Unfortunately fall also brings hungry bears. We set out on a cloudy morning with plans to move two yards that we had suspicion a bear may get at. We have had problems in the past with bears in these two particular yards, and sure enough one of the two yards had been hit. We ended up losing four hives in total with a few more chewed and some flipped over. The bear even ate the plastic foundation, something I am sure he will regret later. The loss of hives is never good but what really bothers us is we knew there was a possibility and had the intention to move them out of the yard. It's easy to blame the bear but it's more apt to blame ourselves.
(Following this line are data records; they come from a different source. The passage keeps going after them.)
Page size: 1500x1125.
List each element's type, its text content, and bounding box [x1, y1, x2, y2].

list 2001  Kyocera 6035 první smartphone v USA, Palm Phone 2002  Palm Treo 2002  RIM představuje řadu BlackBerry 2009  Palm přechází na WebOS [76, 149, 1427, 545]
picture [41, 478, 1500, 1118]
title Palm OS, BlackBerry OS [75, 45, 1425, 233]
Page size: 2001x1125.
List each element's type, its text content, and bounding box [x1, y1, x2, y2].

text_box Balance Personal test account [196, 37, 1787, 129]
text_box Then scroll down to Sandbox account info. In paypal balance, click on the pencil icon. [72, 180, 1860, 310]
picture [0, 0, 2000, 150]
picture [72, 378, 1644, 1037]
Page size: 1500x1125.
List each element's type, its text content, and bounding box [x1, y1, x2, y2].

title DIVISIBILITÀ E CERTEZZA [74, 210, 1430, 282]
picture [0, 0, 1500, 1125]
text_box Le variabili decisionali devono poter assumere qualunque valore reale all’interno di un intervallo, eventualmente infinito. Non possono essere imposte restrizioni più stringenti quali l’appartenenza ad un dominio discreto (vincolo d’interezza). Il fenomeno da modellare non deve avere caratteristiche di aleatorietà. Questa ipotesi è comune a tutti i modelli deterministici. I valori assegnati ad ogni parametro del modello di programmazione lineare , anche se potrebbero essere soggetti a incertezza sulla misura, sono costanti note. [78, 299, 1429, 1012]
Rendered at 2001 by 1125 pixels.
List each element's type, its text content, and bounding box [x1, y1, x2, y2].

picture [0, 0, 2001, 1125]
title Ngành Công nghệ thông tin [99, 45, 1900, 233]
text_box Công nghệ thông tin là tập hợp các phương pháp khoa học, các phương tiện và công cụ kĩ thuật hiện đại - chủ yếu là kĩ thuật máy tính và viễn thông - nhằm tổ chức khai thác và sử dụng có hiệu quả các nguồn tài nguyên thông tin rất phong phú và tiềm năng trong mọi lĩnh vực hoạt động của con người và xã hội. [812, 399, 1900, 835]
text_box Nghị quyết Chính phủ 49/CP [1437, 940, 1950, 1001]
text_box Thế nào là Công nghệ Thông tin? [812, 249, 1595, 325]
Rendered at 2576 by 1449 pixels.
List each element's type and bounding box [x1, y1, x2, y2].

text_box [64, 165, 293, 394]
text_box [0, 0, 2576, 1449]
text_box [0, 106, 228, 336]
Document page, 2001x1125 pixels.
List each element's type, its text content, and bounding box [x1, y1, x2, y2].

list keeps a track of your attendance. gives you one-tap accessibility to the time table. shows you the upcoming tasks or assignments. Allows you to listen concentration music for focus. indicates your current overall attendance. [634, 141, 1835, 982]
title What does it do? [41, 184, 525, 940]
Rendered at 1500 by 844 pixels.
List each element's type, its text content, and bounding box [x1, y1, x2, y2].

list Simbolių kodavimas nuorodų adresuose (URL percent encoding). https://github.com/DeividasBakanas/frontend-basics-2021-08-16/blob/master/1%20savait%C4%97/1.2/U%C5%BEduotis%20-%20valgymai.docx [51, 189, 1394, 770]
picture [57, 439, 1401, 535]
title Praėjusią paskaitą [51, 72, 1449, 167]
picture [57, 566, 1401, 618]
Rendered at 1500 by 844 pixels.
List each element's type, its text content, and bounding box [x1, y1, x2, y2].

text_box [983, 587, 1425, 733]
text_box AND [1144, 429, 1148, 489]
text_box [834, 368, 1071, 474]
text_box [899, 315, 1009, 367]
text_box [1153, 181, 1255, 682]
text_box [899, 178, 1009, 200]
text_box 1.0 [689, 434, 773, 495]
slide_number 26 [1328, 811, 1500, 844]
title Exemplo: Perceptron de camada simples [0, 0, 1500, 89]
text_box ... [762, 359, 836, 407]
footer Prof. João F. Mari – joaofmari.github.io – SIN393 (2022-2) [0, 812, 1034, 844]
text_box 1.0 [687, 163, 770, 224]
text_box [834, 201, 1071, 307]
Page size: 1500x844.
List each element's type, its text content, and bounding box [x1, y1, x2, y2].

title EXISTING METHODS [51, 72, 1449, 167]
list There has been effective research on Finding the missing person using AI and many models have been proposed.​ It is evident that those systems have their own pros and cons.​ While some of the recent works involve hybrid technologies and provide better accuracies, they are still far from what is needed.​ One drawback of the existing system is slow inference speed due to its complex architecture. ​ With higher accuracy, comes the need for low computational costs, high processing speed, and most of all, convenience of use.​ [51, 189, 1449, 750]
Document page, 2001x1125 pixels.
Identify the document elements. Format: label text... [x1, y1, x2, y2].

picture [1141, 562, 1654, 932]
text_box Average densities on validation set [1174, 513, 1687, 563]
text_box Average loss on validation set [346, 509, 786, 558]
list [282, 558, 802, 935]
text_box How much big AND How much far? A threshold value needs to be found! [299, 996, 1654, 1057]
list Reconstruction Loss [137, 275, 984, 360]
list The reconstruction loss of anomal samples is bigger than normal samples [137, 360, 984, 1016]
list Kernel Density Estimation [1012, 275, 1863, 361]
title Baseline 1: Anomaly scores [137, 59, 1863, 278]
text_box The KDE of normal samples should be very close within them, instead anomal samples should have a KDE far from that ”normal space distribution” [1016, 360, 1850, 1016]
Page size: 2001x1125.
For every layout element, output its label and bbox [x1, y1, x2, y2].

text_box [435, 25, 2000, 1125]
We have to always be thinking ahead or more importantly acting ahead, because some bear damage is only a minor consequence of reactionary beekeeping. This is something we constantly struggle with in the beekeeping side of the business, we always seem to be one step behind. Often this is chalked up to the fact that we are always busy in the wood shop and since the shop is the first stop in the morning we always get to the yards later than expected. We seem to be busy in the mornings returning a phone call, loading a customer, or resetting a saw blade for one of the workers. The bees never complain they just dwindle in numbers or not produce to their potential and because of that we face a constant struggle to give them the attention that they require.